What can I do? The question was written all over his face as he and his “holiday debt hangover” paid me a visit, just two weeks after the fizz had gone flat on his New Year’s Eve champagne.
The first priority was to address Joe’s debt, while still moving him forward on his retirement planning. Becoming debt-free provides the most secure retirement.
Develop a budget:
Before you can save money, you need to know how you are spending it. I told Joe to sit down with his wife and children. Itemize expenses. Discuss ways to cut costs. For example, Joe’s family pays monthly bills for both land-line telephone service and cell phones. But the land-line is seldom used. Disconnect the land-line. Joe and his wife seldom used their cell phones to access the Internet. Drop Internet service. These two moves saved about $100 a month.
Gather all of your credit card statements. Add them up. How big was your plastic “meltdown?” How deep is your credit card debt hole?
Stop using your credit cards:
Before Joe’s financial problems can get better, he must stop making it worse. I told him to quit using his credit cards. If he used them at all, reserve them for emergencies.
In some cases, bringing your debt into one big loan can be beneficial. But there are risks. Often interest rates can be high on these loans. Miss one payment and your credit rating can take a huge hit. Go cautiously if you seek a loan consolidation.
Companies offer to negotiate “settlements” with creditors on the amount consumers owe. Again, be cautious. Consumers often pay high fees to these companies and receive little or no debt relief. While laws have been tightened to prevent fraud, time will tell if abuses will be curtailed.
Seek your own relief:
Ask for a rate reduction on the credit cards you use that have the highest interest rates. If you have been a long-time customer and indicate you may be switching your business to a competitor, your credit card provider may be willing to reduce your interest rate.
Pay off smallest balances first:
The temptation may be to pay off the big bill — the credit card with the biggest balance owed. But I told Joe to pay off his credit cards with the lowest balances first. Most of us like “instant gratification.” Nothing is more gratifying than seeing a debt put to rest. Then apply the payment to retire the other outstanding debts.
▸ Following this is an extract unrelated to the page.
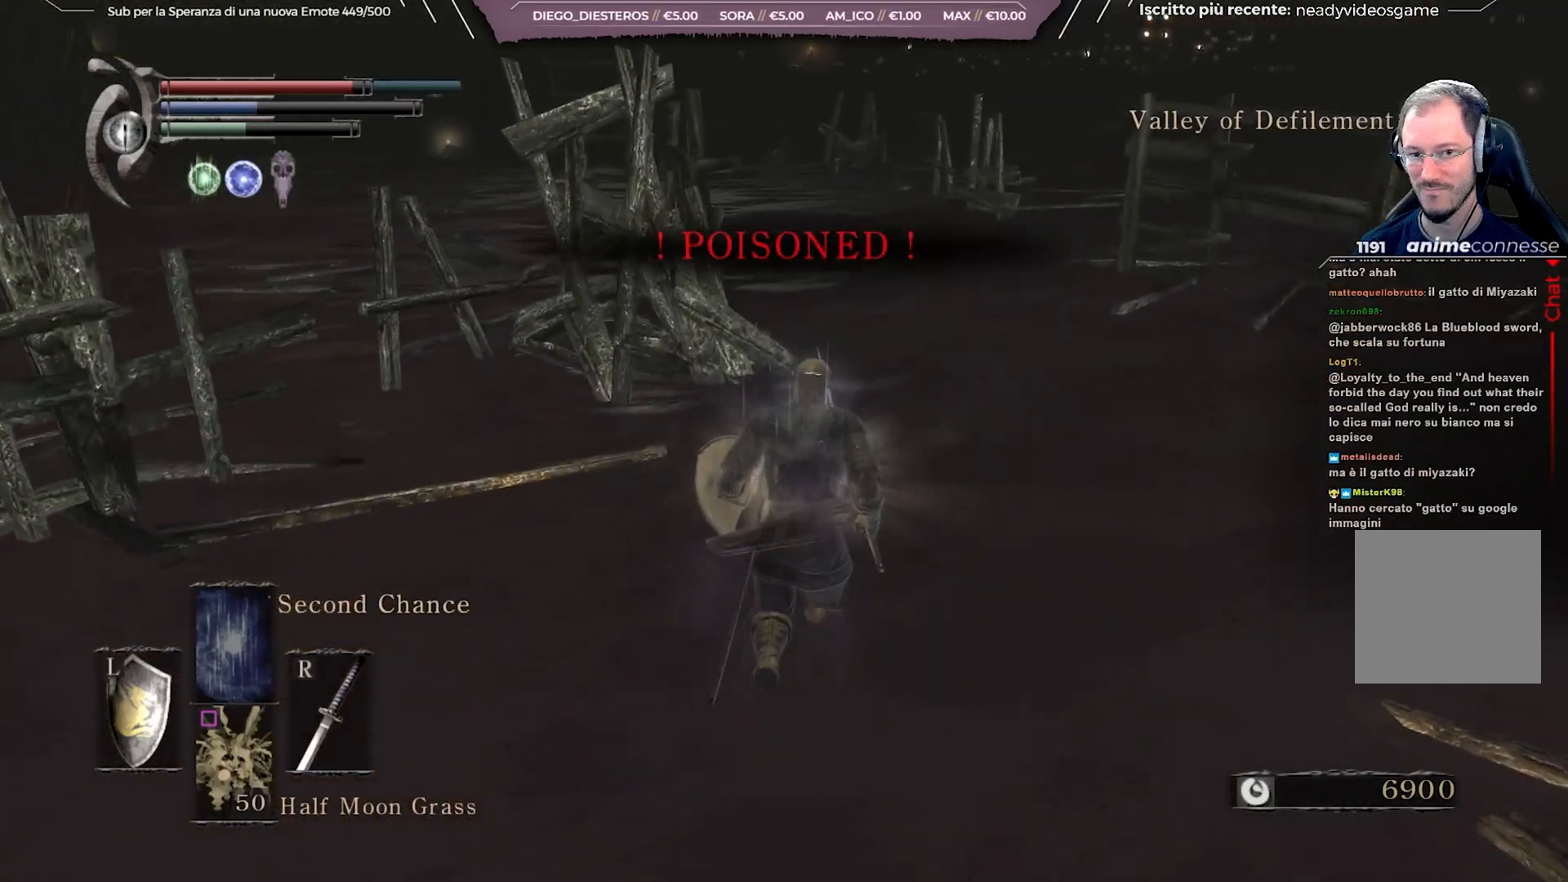
{"buttons": [], "left_stick": "up", "right_stick": "left", "events": [[33, "right_stick", "left"], [433, "B", "up"]]}
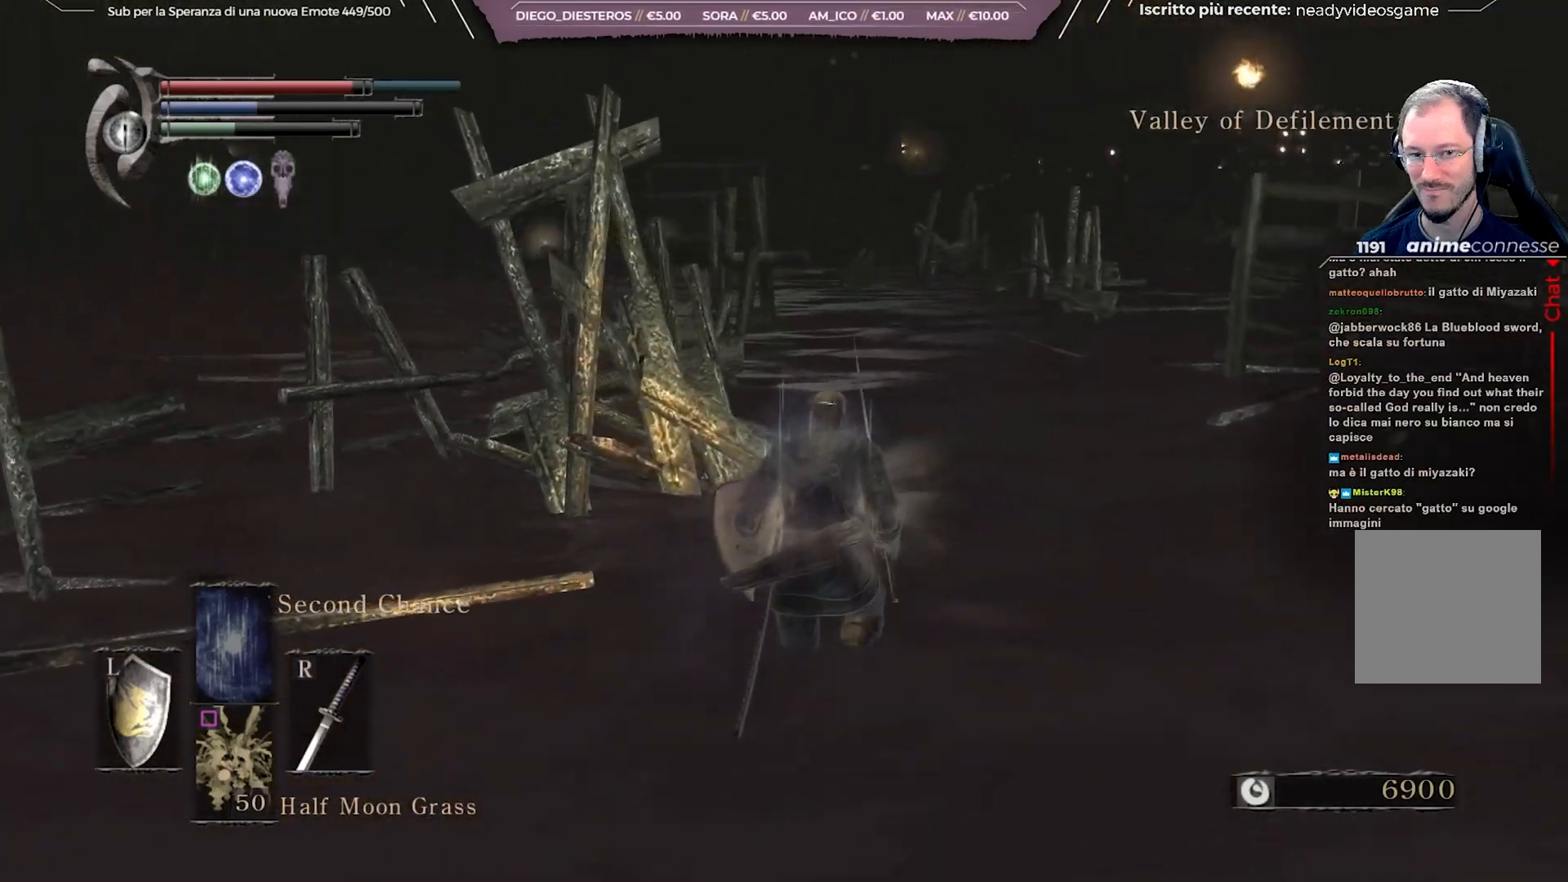
{"buttons": [], "left_stick": "up-right", "right_stick": "center", "events": [[417, "left_stick", "up-right"], [433, "right_stick", "center"]]}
According to the IRS, the average 2009 tax refund was more than $3,000. Apply your refund to your credit card balance.
I told Joe to pay for his purchases with cash. When spending involves using physical currency, you spend less. Don’t believe just me. In 2009, The Journal of Experimental Psychology reported the findings of a scientific study that concluded using cash discourages spending, while using credit or gift cards actually encourages it. According to the study’s authors, Priya Raghubir and Joydeep Srivastava, the more transparent the payment outflow, the greater the aversion to spending, or higher the “pain of paying.”
Joe’s “holiday hangover” will not disappear instantly. But step by step, he can reduce his debt and prepare for a more financially secure retirement.